YOUR INSTRUCTIONS: Locate every line below that contains the word "roll" and copy it.

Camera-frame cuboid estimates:
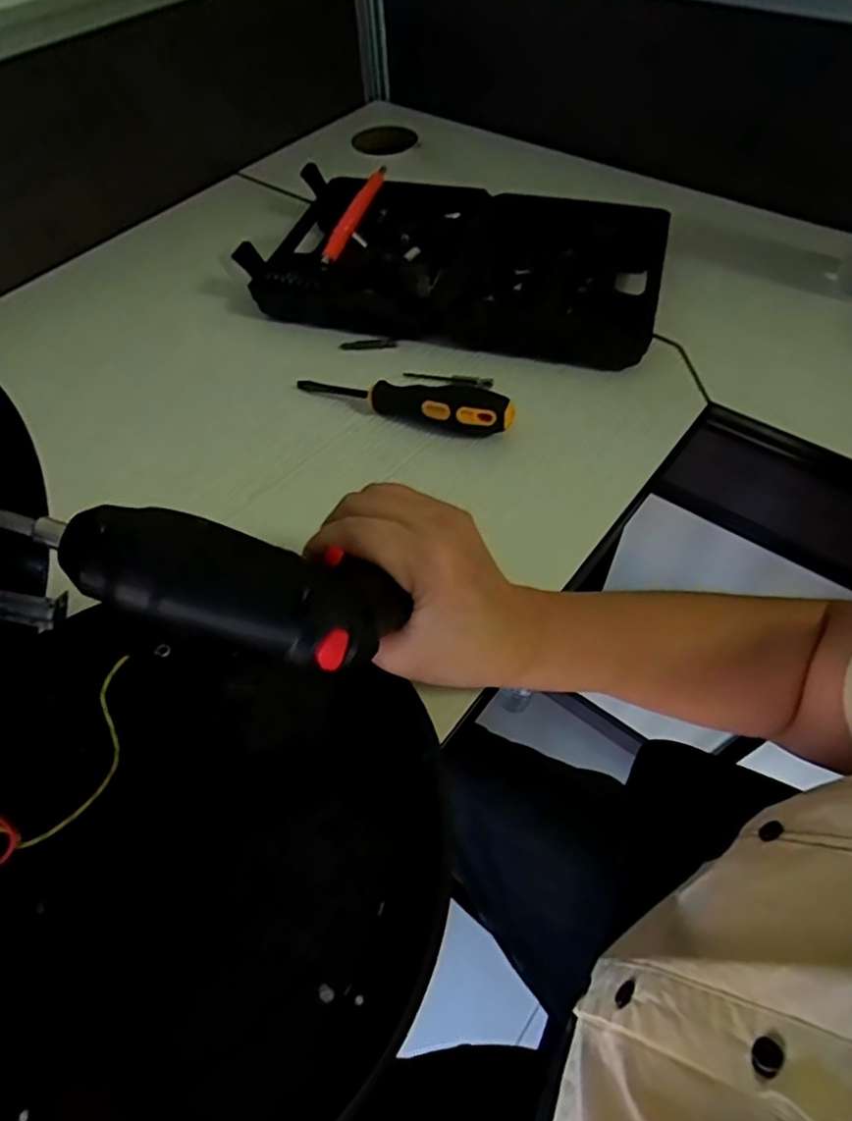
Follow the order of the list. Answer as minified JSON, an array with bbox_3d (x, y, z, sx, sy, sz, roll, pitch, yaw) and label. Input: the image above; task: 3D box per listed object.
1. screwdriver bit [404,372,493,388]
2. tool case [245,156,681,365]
[{"bbox_3d":[0.017,-0.144,0.483,0.071,0.004,0.008,11,56,10],"label":"screwdriver bit"},{"bbox_3d":[0.027,-0.270,0.551,0.347,0.036,0.204,13,57,12],"label":"tool case"}]

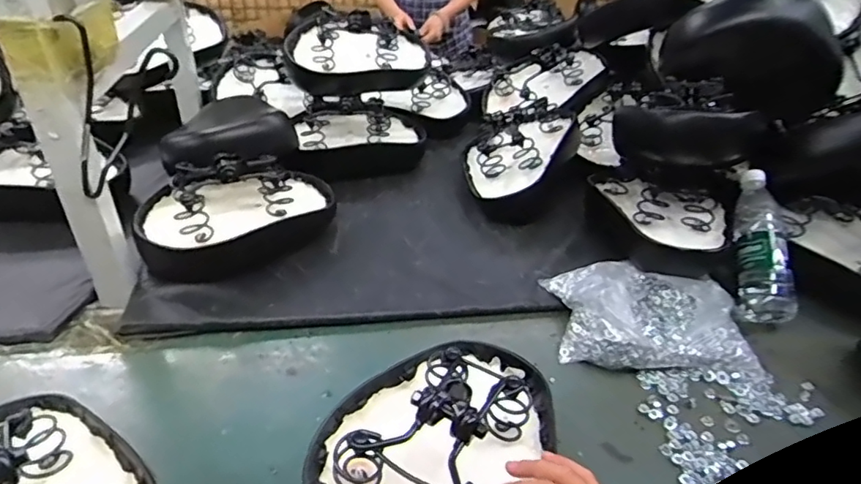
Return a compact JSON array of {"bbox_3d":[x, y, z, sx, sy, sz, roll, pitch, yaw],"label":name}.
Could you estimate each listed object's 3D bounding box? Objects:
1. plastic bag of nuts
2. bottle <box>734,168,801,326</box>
[{"bbox_3d":[0.294,0.088,0.748,0.251,0.068,0.171,4,37,1],"label":"plastic bag of nuts"},{"bbox_3d":[0.492,0.001,0.815,0.078,0.057,0.232,9,64,4],"label":"bottle"}]

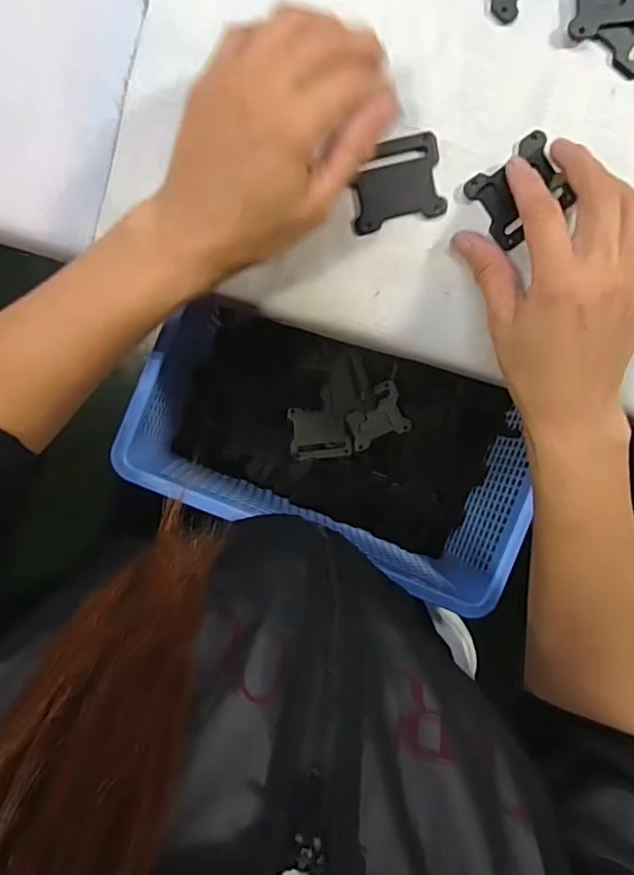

REPLY:
Follow the order of the list. Answer as minified JSON, an array with bbox_3d (x, y, z, sx, sy, sz, roll, pitch, yaw) and label. Input: the image above; task: 3D box per listed object.
Return a compact JSON array of {"bbox_3d":[x, y, z, sx, sy, sz, roll, pitch, yaw],"label":name}.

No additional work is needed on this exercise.